Return a copy of every line in the data below that contains "Niedrig".
EXTRACTED ENTRIES Start Marker
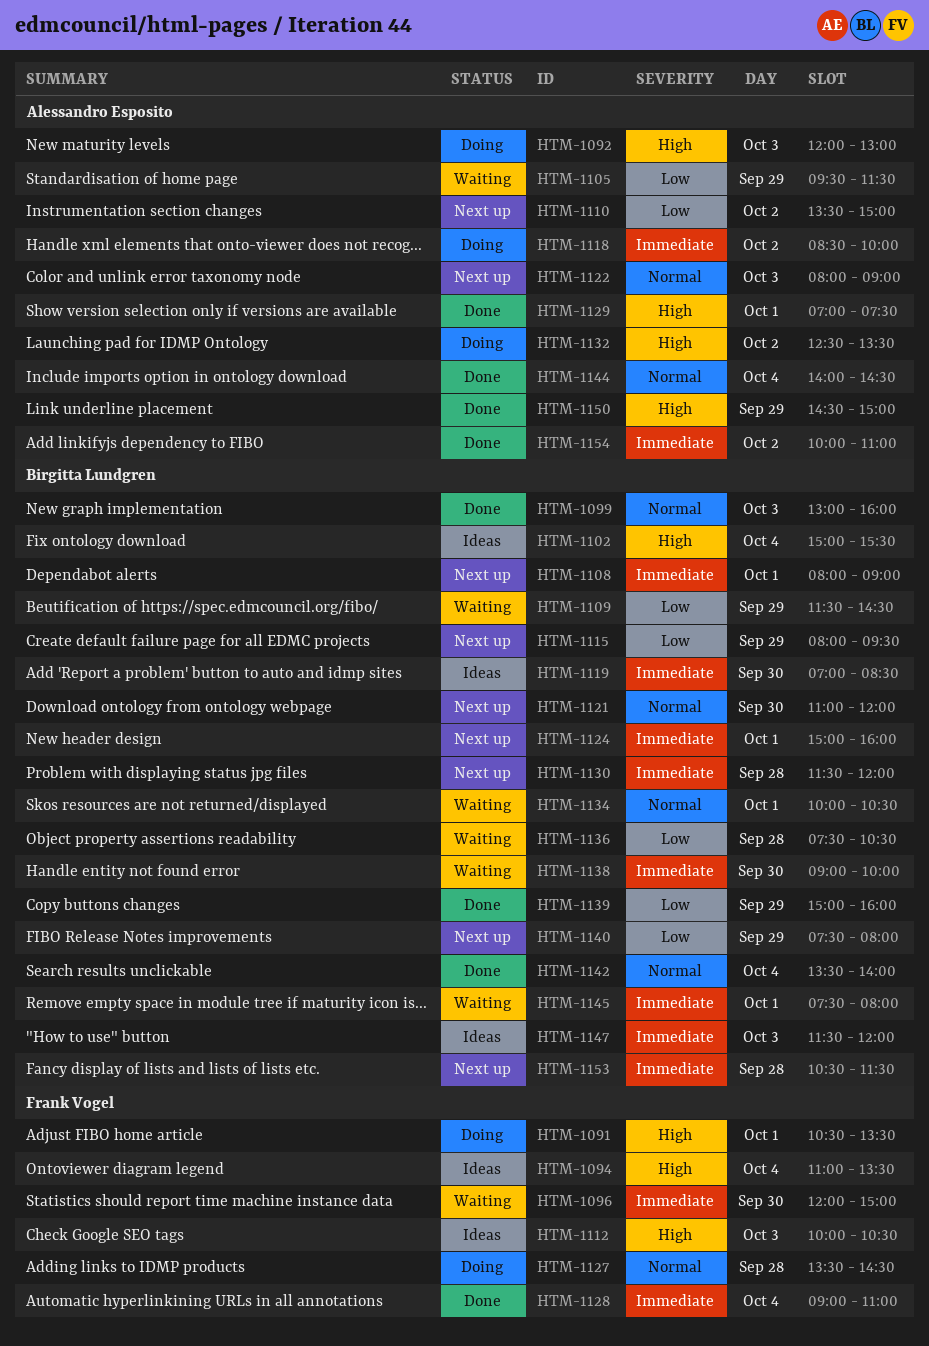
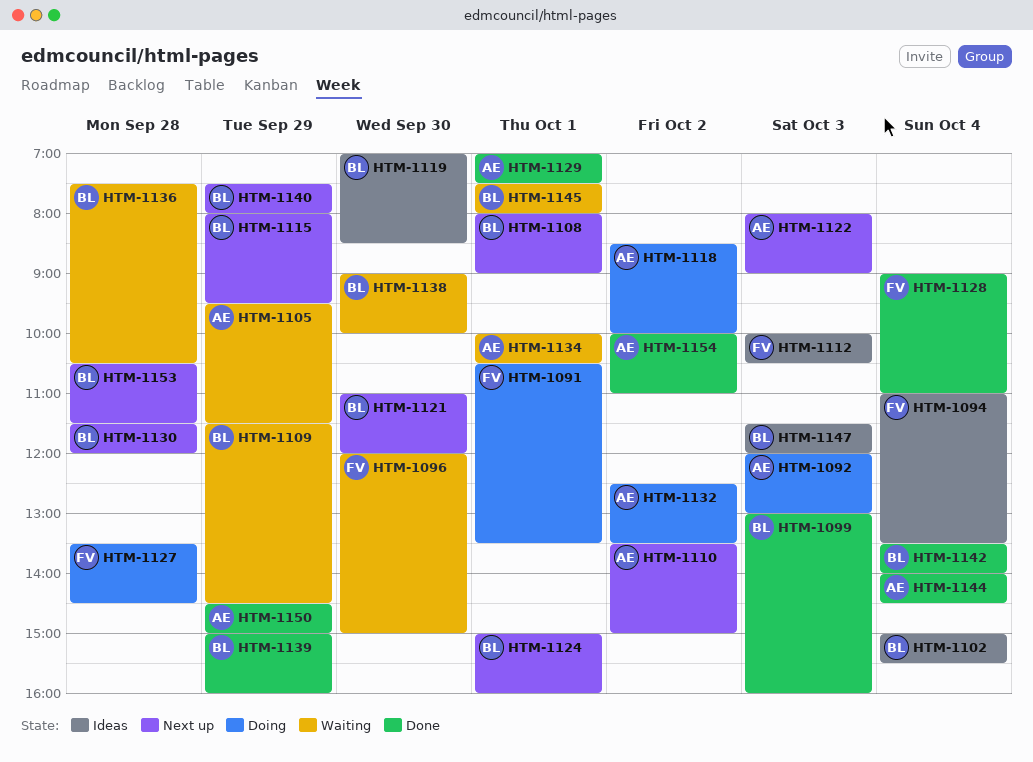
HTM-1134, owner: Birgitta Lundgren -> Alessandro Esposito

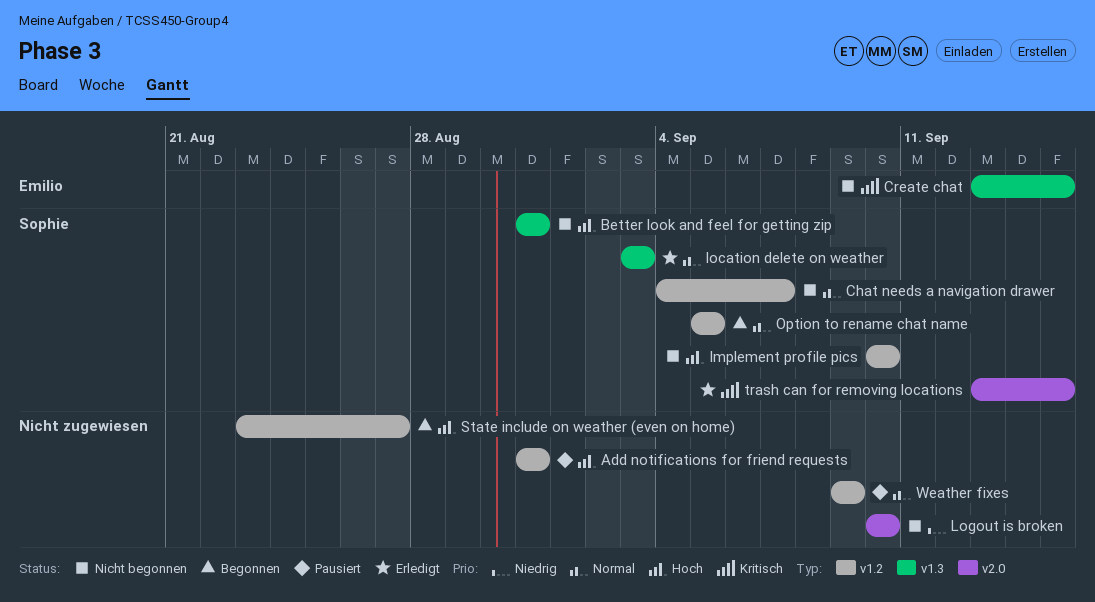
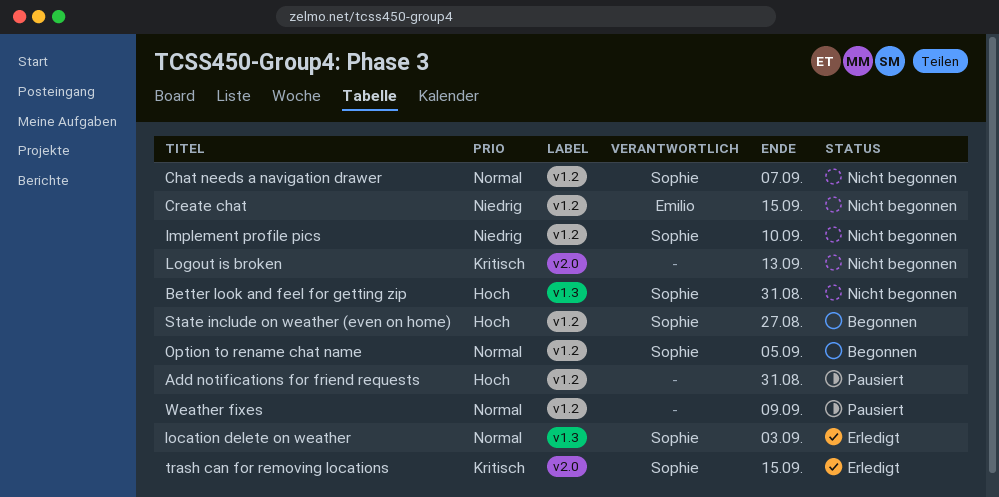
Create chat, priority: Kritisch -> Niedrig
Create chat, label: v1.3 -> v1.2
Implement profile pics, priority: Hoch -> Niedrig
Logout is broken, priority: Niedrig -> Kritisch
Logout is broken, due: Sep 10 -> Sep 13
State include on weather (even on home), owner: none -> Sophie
EXTRACTED ENTRIES End Marker
* [RESULT FOR THIS EXERCISE]
Create chat, priority: Kritisch -> Niedrig
Implement profile pics, priority: Hoch -> Niedrig
Logout is broken, priority: Niedrig -> Kritisch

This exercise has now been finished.